La réponse de Pierre semble la meilleure ; elle est porteuse de toutes les espérances du monde juif. On attendait un Messie qui libérerait le pays de l’occupant étranger. Il rétablirait le Royauté en Israël ; avec lui, ce serait l’avènement du règne d’un Dieu puissant et fort. Ce rêve de Pierre est toujours d’actualité : nous voudrions un Messie qui résoudrait tous les douloureux problèmes de notre monde, la crise économique, la précarité, les maladies, les guerres, les violences. Mais ce n’est pas ainsi que Jésus voit les choses. Les pensées de Pierre ne sont pas celles de Dieu mais celles des hommes. Plus tard, Pierre comprendra que la sévérité de Jésus à son endroit n’est pas pour le blâmer, mais pour le convertir à la vérité de l’Évangile. Nous vivons dans une société qui raisonne à la manière des hommes et qui oublie toute référence à l’Évangile. Confondre le Royaume de Dieu avec le Royaume de ce monde, c’est se poser en adversaire de Dieu. Celui qui veut être disciple du Christ doit accepter d’être serviteur comme lui-même s’est fait serviteur : « Si quelqu’un veut venir à ma suite, qu’il prenne sa croix et qu’il me suive » (Mc 8,34).
Se mettre à la suite de Jésus c’est donc prendre sa croix pour l’accompagner sur son chemin. Ce chemin n’est pas celui du succès ni de la gloire passagère de ce monde ; c’est celui qui conduit vers la véritable liberté, celle qui libère de l’égoïsme et du péché.

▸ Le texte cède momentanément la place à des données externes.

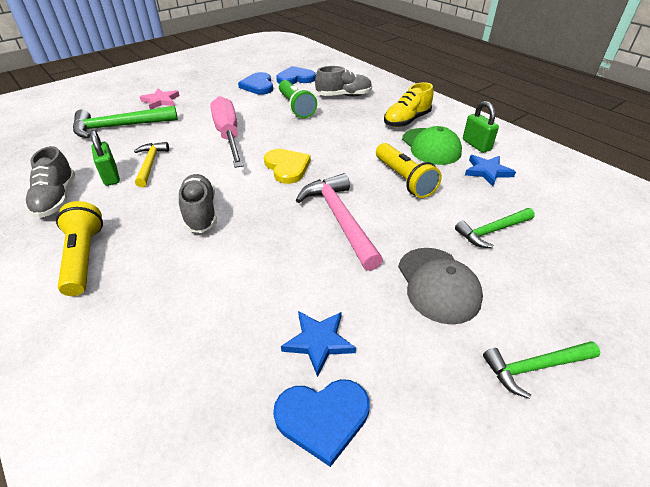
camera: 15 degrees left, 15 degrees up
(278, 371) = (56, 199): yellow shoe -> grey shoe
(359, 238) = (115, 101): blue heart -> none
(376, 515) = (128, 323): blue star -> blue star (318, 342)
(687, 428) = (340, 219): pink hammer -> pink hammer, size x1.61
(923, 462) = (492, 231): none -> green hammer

Nous sommes certains que Jésus nous conduit à la résurrection, à la vie pleine et définitive avec Dieu. « La vérité vous rendra libre ». « Si vous demeurez fidèles à ma parole, vous êtes vraiment mes disciples ; alors vous connaîtrez la vérité, et la vérité vous rendra libres » (Jn 8,31).
Chaque dimanche, nous sommes rassemblés en Église pour nous nourrir de la Parole de Dieu et de l’Eucharistie. C’est la nourriture que Dieu nous donne pour grandir dans la foi. Il vient nous donner force et courage pour porter notre croix et marcher à sa suite avec amour, confiance et humilité. Cette croix, nous la portons peut-être en boitant. Mais elle ne nous empêche pas de chanter : « Victoire, tu règneras, o croix tu nous sauveras » (William Diatti, H 32). La Vierge Marie a suivi Jésus jusqu’au Calvaire. Demandons-lui qu’elle nous aide chaque jour à purifier notre foi des fausses images de Dieu pour adhérer pleinement au Christ et à son Évangile.